A ausência de motivo não deve ser equiparada ao motivo fútil, pois todo crime tem a sua motivação. Destarte, o desconhecimento acerca do móvel do agente não deve ser colocado no mesmo nível do motivo de somenos importância. (...)”
In casu, verifica-se que não assiste razão à Defesa. O réu, no seu interrogatório, confirmou que a agressão se deu após uma discussão sobre comida, o que consolida fundamentação suficiente para a incidência da respectiva agravante.
Entretanto, no que diz respeito à agravante prevista no no art. 61, II, alínea “e”, do CP (crime cometido contra ascendente), imperioso é o seu afastamento.
Isto porque a referida agravante constitui elementar do tipo penal descrito no art. 129, §9°, incidindo em evidente bis in idem. Senão, vejamos:
Art. 129. Ofender a integridade corporal ou a saúde de outrem:
§ 9o Se a lesão for praticada contra ascendente, descendente, irmão, cônjuge ou companheiro, ou com quem conviva ou tenha convivido, ou, ainda, prevalecendo-se o agente das relações domésticas, de coabitação ou de hospitalidade: (...)

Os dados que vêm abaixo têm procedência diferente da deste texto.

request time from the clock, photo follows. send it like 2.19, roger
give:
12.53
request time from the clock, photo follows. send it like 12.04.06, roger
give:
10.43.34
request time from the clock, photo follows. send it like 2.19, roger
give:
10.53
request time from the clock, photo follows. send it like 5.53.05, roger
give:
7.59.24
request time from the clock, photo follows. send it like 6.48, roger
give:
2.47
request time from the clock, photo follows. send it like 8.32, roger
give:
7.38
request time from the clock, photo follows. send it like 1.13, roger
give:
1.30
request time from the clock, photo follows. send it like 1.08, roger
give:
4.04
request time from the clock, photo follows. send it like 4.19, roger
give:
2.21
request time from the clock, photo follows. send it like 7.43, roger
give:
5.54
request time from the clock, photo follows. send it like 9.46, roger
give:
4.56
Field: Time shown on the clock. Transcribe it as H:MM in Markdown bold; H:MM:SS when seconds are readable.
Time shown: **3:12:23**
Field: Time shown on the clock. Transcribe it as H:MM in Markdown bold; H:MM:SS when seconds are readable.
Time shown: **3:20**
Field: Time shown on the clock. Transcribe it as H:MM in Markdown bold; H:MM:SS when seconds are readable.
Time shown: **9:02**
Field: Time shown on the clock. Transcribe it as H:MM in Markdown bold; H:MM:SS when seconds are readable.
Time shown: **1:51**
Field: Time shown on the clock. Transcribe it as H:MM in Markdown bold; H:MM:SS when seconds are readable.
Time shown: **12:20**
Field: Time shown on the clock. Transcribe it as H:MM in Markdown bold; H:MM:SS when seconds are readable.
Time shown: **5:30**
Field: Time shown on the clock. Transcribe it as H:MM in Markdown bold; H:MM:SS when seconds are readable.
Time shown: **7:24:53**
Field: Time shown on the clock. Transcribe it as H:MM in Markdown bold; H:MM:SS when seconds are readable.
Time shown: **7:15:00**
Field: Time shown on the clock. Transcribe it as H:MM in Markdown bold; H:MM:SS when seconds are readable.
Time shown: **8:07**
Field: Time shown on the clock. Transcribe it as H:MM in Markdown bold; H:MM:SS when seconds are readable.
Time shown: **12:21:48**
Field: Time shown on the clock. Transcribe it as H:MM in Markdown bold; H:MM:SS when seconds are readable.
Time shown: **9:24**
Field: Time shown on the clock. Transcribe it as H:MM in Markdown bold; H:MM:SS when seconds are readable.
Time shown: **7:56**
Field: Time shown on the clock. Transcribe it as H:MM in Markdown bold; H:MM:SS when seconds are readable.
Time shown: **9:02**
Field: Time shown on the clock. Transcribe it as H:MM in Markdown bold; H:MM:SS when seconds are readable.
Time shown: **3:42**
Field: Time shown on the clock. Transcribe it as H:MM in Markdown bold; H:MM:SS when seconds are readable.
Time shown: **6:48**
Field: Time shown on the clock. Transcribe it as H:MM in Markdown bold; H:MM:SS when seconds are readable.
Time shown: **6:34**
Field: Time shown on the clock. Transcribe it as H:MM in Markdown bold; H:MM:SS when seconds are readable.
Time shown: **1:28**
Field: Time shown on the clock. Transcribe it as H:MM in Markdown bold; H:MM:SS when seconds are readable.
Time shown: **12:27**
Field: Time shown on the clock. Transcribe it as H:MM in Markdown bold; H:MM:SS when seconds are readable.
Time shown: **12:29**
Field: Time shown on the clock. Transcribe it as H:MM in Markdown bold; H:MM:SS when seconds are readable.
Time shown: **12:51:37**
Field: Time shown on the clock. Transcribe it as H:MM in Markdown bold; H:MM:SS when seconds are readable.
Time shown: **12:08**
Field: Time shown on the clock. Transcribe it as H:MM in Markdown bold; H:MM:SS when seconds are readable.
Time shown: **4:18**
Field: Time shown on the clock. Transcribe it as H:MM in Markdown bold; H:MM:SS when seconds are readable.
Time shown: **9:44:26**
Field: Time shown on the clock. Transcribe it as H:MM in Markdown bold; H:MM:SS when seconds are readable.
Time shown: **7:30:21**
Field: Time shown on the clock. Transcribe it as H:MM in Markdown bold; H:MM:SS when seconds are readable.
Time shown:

Art. 61 - São circunstâncias que sempre agravam a pena, quando não constituem ou qualificam o crime:
II - ter o agente cometido o crime:
e) contra ascendente, descendente, irmão ou cônjuge;
A propósito, é o que entendimento extraído dos julgados de outras Cortes de Justiça:
EMENTA: APELAÇÃO CRIMINAL - LESÃO CORPORAL PRATICADA PREVALECENDO-SE DAS RELAÇÕES DOMÉSTICAS - ABSOLVIÇÃO - IMPOSSIBILIDADE - MATERIALIDADE E AUTORIA COMPROVADAS - DESINTERESSE DA VÍTIMA - IRRELEVANTE - DECOTE DA AGRAVANTE DO MOTIVO FÚTIL - DESCABIMENTO - DECOTE AGRAVANTE CRIME CONTRA ASCENDETE - BIS IN IDEM - CABÍVEL - ATENUANTE CONFISSÃO ESPONTÂNEA - INOCORRÊNCIA - JUSTIÇA GRATUITA - PLEITO PREJUDICADO. Comprovadas a materialidade e a autoria do crime do artigo 129, § 9º, do Código Penal, não há de se falar em absolvição. Eventual perdão da vítima, reconciliação dela com o agressor ou transcurso do prazo não têm o condão de afastar a responsabilidade penal dele, pois não torna atípica sua conduta nem impõe a desnecessidade de pena. É pacífico o entendimento no sentido de que o crime de lesão corporal contra mulher em âmbito doméstico é de ação pública incondicionada, pouco importando o desinteresse, a representação ou a retratação na vítima no prosseguimento do feito. Descabido o decote de motivo fútil, quando não houver proporção entre o delito e a causa. Reconhecida a agravante do delito praticado contra ascendente, incabível o reconhecimento da agravante de violência contra mulher na forma da lei específica, sob pena de incorrer em bis in idem. Não há como acolher o pleito da aplicação da atenuante de confissão espontânea, tendo em vista que ela não ocorreu. Uma vez que foi deferida a gratuidade de justiça na sentença, o pleito encontra-se prejudicado. (TJMG - Apelação Criminal 1.0000.24.237830-5/001, Relator(a): Des.(a) Walner Barbosa Milward de Azevedo , 9ª Câmara Criminal Especializa, julgamento em 22/01/2025, publicação da súmula em 22/01/2025)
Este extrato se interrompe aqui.